Auch die Bombenopfer werden in Deutschland heute zu den Opfern der »nationalsozialistischen Gewaltherrschaft« gezählt, ohne dass noch Widerspruch erhoben würde. Dass dieses Ansinnen schon eine Relativierung darstellt, sah wohl keiner der Abgeordneten so. Die notwendige Abgrenzung zu den Neonazis konnte man dagegen demonstrieren, weil die Vertreter der NPD während des Gedenkens den Raum verließen. Anscheinend hätten die Abgeordneten gerne zusammen mit den Neonazis der Bombenopfer der Nationalsozialisten gedacht.
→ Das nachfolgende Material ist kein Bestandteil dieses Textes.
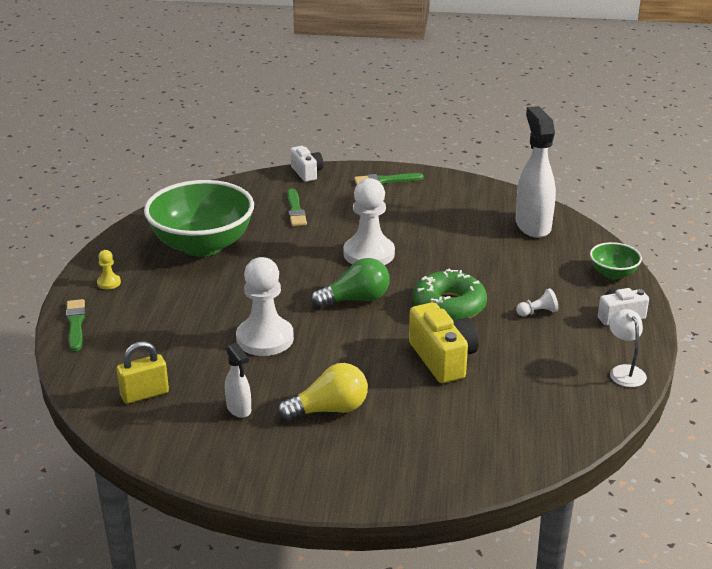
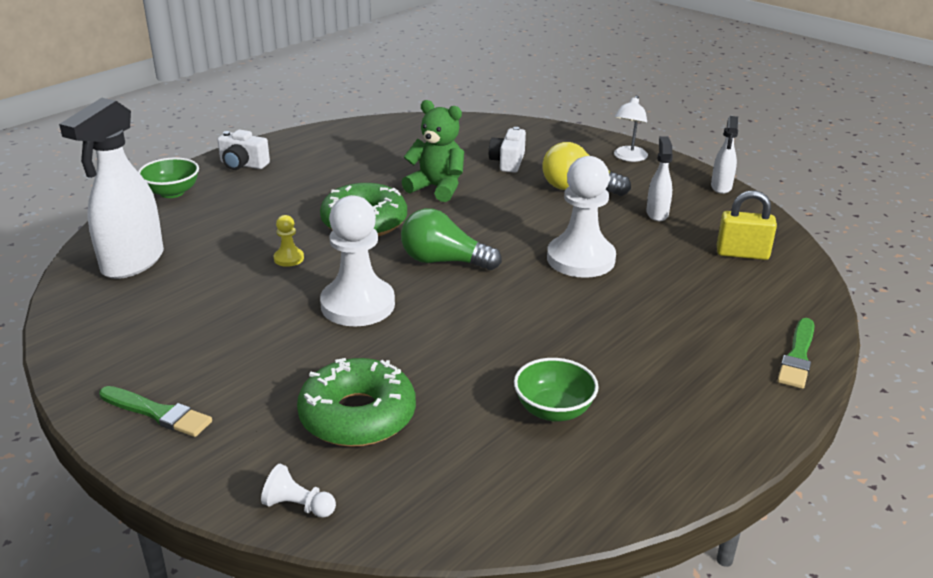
camera: 145 degrees left, 0 degrees up
yellow pawn [97,250,121,289] -> yellow pawn moved to [274,215,304,267]
green bowl [144,180,254,257] -> green bowl [514,358,599,422], size x0.46
green brush [287,188,307,226] -> green donut [297,358,416,447]
white camera [290,146,324,182] -> white camera moved to [489,127,526,173]
yellow camera [409,302,479,383] -> green teddy bear [402,100,464,202]
white pawn [516,288,558,316] -> white pawn moved to [261,464,336,518]
white lamp [609,309,647,387] -> white lamp moved to [614,95,648,162]
none -> white spray bottle [711,116,738,194]

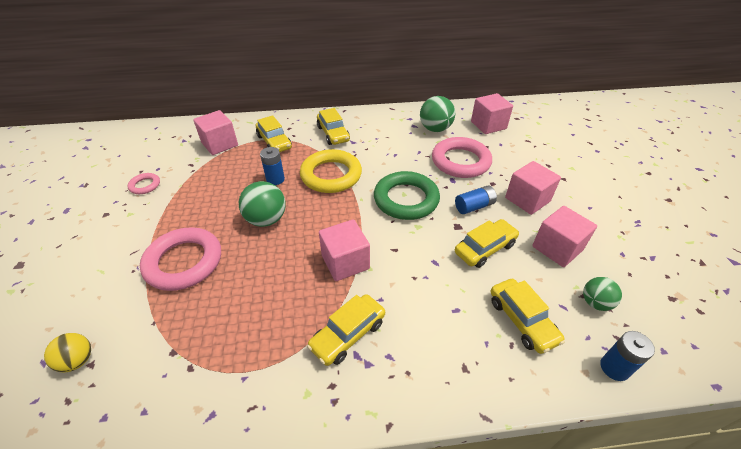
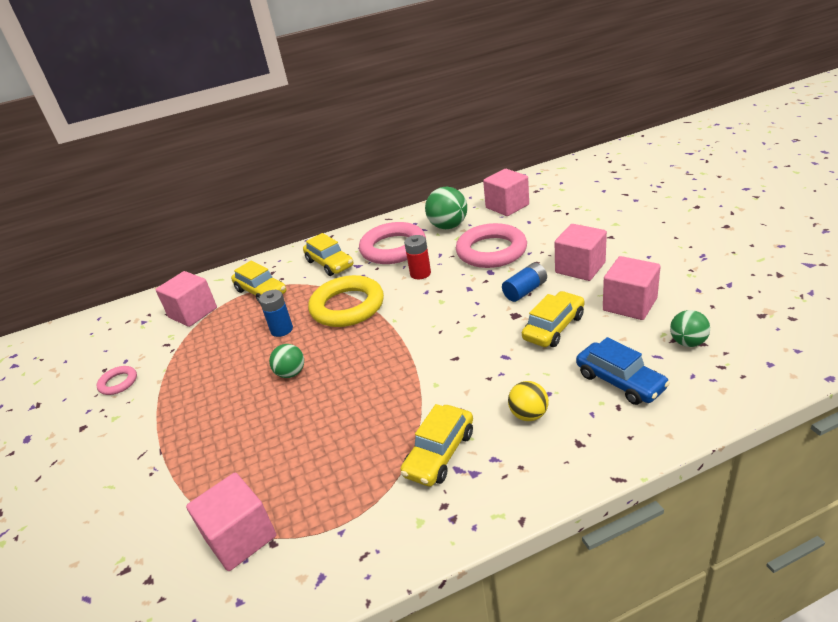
camera: 10 degrees left, 10 degrees down
yellow ball [44,333,91,372] -> yellow ball moved to [508,381,549,421]
pink ring [140,227,221,291] -> pink ring moved to [359,222,426,264]
green ball [239,181,286,227] -> green ball [269,344,304,378], size x0.62
pink cube [319,219,370,281] -> pink cube moved to [186,473,276,571]
green ring [374,171,440,220] -> none
yellow car [491,279,565,354] -> blue car [576,337,670,405]
blue battery [600,331,655,381] -> none
none -> red battery [404,235,431,279]

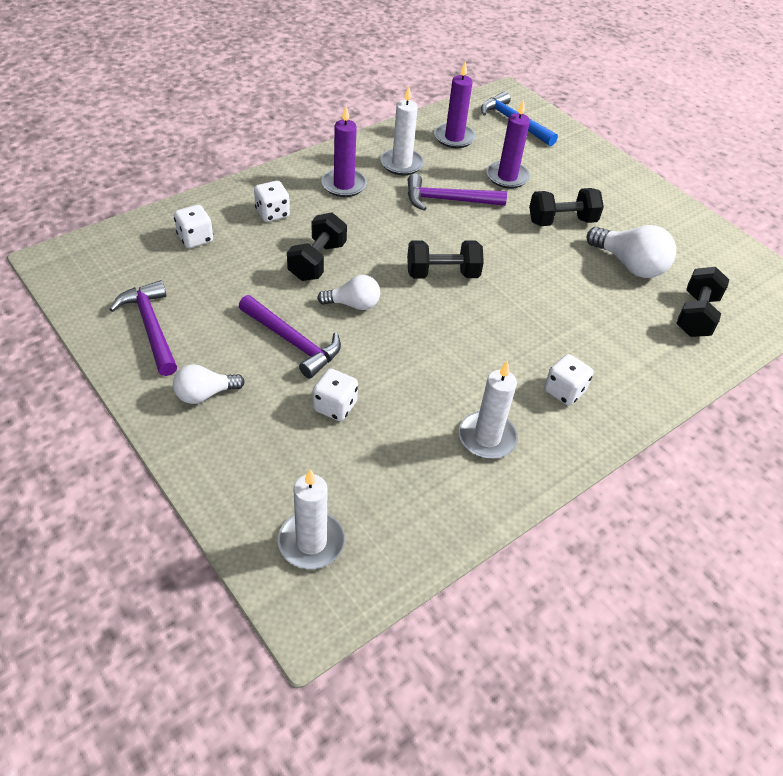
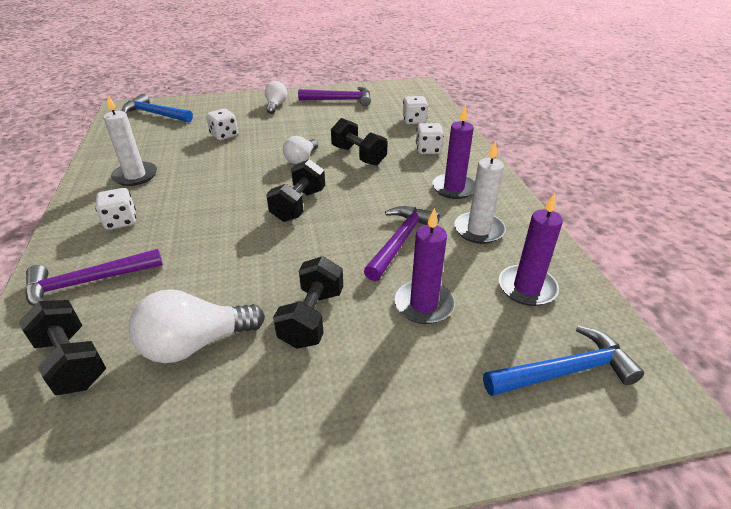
camera: 120 degrees right, 10 degrees down
purple hammer [239,295,341,378] -> purple hammer moved to [25,249,163,306]
white candle [278,469,345,569] -> blue hammer [122,94,193,122]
Die Abgrenzung von den Neonazis ging aber nicht so weit, sie in der anschließenden Debatte daran zu hindern, von »angloamerikanischen Terrorangriffen« und einem »Bombenholocaust« zu sprechen. Anhänger der Partei hatten sich für das Schauspiel auf den Zuschauertribünen des Landtags eingefunden, einer kommentierte den Auftritt des Alterspräsidenten Cornelius Weiss mit den Worten »alter Jude«.

Dass im sächsischen Landtag überhaupt der wirklichen Opfer Nazideutschlands gedacht wurde, verdanken die demokratischen Parteien dennoch der NPD: Ein Gedenken zum 27. Januar war zuvor gar nicht in Betracht gezogen worden – und jetzt sind alle empört und rufen zum wahrlich demokratischen Umgang mit der NPD auf. Einige Abgeordnete nämlich wollten sich die revisionistischen Ausfälle nicht mehr länger anhören und verließen den Saal, wofür sie nun kritisiert werden. Aber alle beteiligten sich daran, den neuen Konsens des Gedenkens zu manifestieren: Am 27. Januar und am 13. Februar wird Nazi-Opfern die Ehre erwiesen. Um sich in die Riege der vom Nazifaschismus befreiten Länder einzureihen, werden am 8. Mai 2005 alle Deutschen Opfer der Nazis gewesen sein.

Die neueste »Opfergruppe« präsentierte der Regisseur Dennis Gansel mit seinem Schmachtfetzen »Napola – Elite für den Führer«: den Nazi-Nachwuchs. In der Berliner Zeitung weiß man das zu würdigen: Dass sich Gansel »nicht der kollektivierten, codifizierten Sicht der Generation seiner Väter von ’68 beugt, sondern auch die Großväter begreifen will, um das Gewordensein und darin sich selbst zu verstehen, macht Hoffnung auf seine weiteren Filme«. Und Hoffnung auf eine ungetrübte Zukunft voller Demokratie, Toleranz und Verständnis, vor allem für die ehemaligen und gegenwärtigen Nazis.